Wednesday, January 27, 2010

The Rhody .500


Lions Captain Matt Barsamian leads the team in celebration




Continuing now with the list of the greatest Columbia football games of the 2000's...


Game #2

Columbia 22 Brown 21

November 18, 2006

Brown Stadium



The 2006 season under new Head Coach Norries Wilson began with a bang. The Lions were 3-1 out of the gate with their only loss coming to eventual Ivy champ Princeton in a hard-fought Homecoming battle at Wien Stadium.

Then a bit of reality set in.

Columbia lost four in a row, all to Ivy opponents. In each of those loses, the Lion defense played well enough to win. But the Columbia offense just couldn't score points, the weak running game being a major reason why.

The Lions Ivy losing streak stood at 16 before Columbia edged Cornell, 21-14 in week 9 at home to put the their record at 4-5.

But the chances of finishing the season with the first .500 or better record seemed slim as Columbia would have to travel to Providence to achieve that against an always tought Brown team.

Sure, the Bears were 2-7, but this was still a Phil Estes-coached team with players like future NFL'ers Zak DeOssie and Colin Cloherty. And besides, Columbia hadn't defeated Brown on the road since 1971.

Four minutes into the second quarter, the Lions were showing little life as they trailed 14-0 and Brown was on another offensive drive and perched at the Bear 49 with a first and 10.

Then the defense decided to take the scoring issue into its own hands.

Adam Brekke sacked Bear QB Joe DiGiacomo and forced a fumble that Todd Abrams scooped up for a 30-yard TD. The PAT by Jon Rocholl was no good, making it 14-6. Rocholl bounced back for a 42 yard FG late in the quarter to push it to 14-9 at the half.

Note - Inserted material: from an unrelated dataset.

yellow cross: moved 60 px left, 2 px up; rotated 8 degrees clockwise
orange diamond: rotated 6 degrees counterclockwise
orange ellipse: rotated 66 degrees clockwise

Brown came out charging in the second half, driving all the way down to the Lion 11, but Andy Shalbrack stopped the drive with an interception at the goal line.

QB Craig Hormann took over from there and got the Lions all the way to the Bear nine before Patrick Huston, subbing for Rocholl at that point, nailed a 27-yarder to make it 14-12.

But Brown seemed to grab the momentum back for good when the Bears marched 81 yards down the field, ending with a 13-yard TD catch by Cloherty.

The Lions answered back with a thrilling 80-yard drive on 11 plays, highlighted by a leaping 24-yard grab by freshman wide receiver Austin Knowlin. Hormann ended it with a six-yard scoring toss to RB Jordan Davis and it was 21-19. 10:06 remained in regulation.

Brown killed a huge amount of that time with the Bears next drive. But the Lion defense held strong and All Ivy kicker Steve Morgan missed a 45-yard field goal attempt to give the Lions a chance with 3:49 left.

Columbia then began a gutty 14-play drive that included a nail-biting 4th and 1 on the Brown 21 decision. The coaches decided to go for it, and in a year when the running game could hardly do anything right, Davis came through with a huge nine-yard scamper for the 1st down. That set up a short field goal attempt by re-insterted-into-the-game Jon Rocholl.

With ice in his veins, Rocholl nailed the winning kick and the Lions had their first non-losing season since 1996.

Hormann finished the game with 285 yards on 30-for-43 passing, one TD pass and no INT's. Davis had just 14 carries, but netted a very decent 59 yards. Knowlin had nine catches for 73 yards. And outgoing senior Nick DeGasperis grabbed five balls for 75 yards including a crucial 17-yard catch and run on the final drive.

It was the perfect end to the most uplifting season of the decade for Columbia.

1 Comments:

At Wed Jan 27, 10:59:00 PM GMT+7, Anonymous Anonymous said...

Amazing how much the Cornell bloggers are now trashing Knowles and most of his staff. I htought Knowles was a pretty good guy and a decent coach, and his teams didn't quit on him. On another note, I am beginning to worry that we are lagging behind on posted "commits" on voyforums. Are our guys playinghtings close to the vest?